Both pellet sizes removed phosphorus, but the 1-centimeter pellets performed much better, reaching 38 to 41% phosphorus removal efficiency, compared with 1.3 to 12% efficiency for the larger pellets.
The result was not a surprise for study co-author Wei Zheng, who said smaller particle sizes allow more contact time for phosphorus to stick on designer biochar. Zheng, a principal research scientist at the Illinois Sustainable Technology Center (ISTC), part of the Prairie Research Institute at U. of I., has done previous laboratory studies showing a powdered form of designer biochar is highly efficient for phosphorus removal. But powdered materials wouldn’t work in the field.
“If we put powder-form biochar in the field, it would easily wash away,” Zhou said. “This is why we have to make pellets. We have to sacrifice some efficiency to ensure the system will work under field conditions.”
After showing the pellets are effective in real-world scenarios, the research team performed techno-economic and life-cycle analyses to evaluate the economic breakdown for farmers and the overall sustainability of the system.
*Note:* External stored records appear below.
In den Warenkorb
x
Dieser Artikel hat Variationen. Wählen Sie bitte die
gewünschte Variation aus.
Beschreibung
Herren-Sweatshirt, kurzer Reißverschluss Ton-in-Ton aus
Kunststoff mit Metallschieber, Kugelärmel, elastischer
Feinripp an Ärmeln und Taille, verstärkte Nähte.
The cost to produce designer biochar pellets was estimated at $413 per ton, less than half the market cost of alternatives such as granular activated carbon ($800-$2,500 per ton). The team also estimated the total cost of phosphorus removal using the system, arriving at an average cost of $359 per kilogram removed. This figure varied according to inflation and depending on the frequency of replacing pellets — two years appeared to be the most cost-effective scenario.
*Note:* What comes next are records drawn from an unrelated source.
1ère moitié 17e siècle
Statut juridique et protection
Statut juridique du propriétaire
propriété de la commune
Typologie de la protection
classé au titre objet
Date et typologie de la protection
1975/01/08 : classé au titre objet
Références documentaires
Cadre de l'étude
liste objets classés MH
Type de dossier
The life cycle analysis showed the system — including returning spent biochar pellets to crop fields and avoiding additional phosphorus and other inputs — could save 12 to 200 kilograms of carbon dioxide-equivalent per kilogram of phosphorus removed. Zhou says the benefits go beyond nutrient loss reduction and carbon sequestration to include energy production, reduction of eutrophication, and improving soils.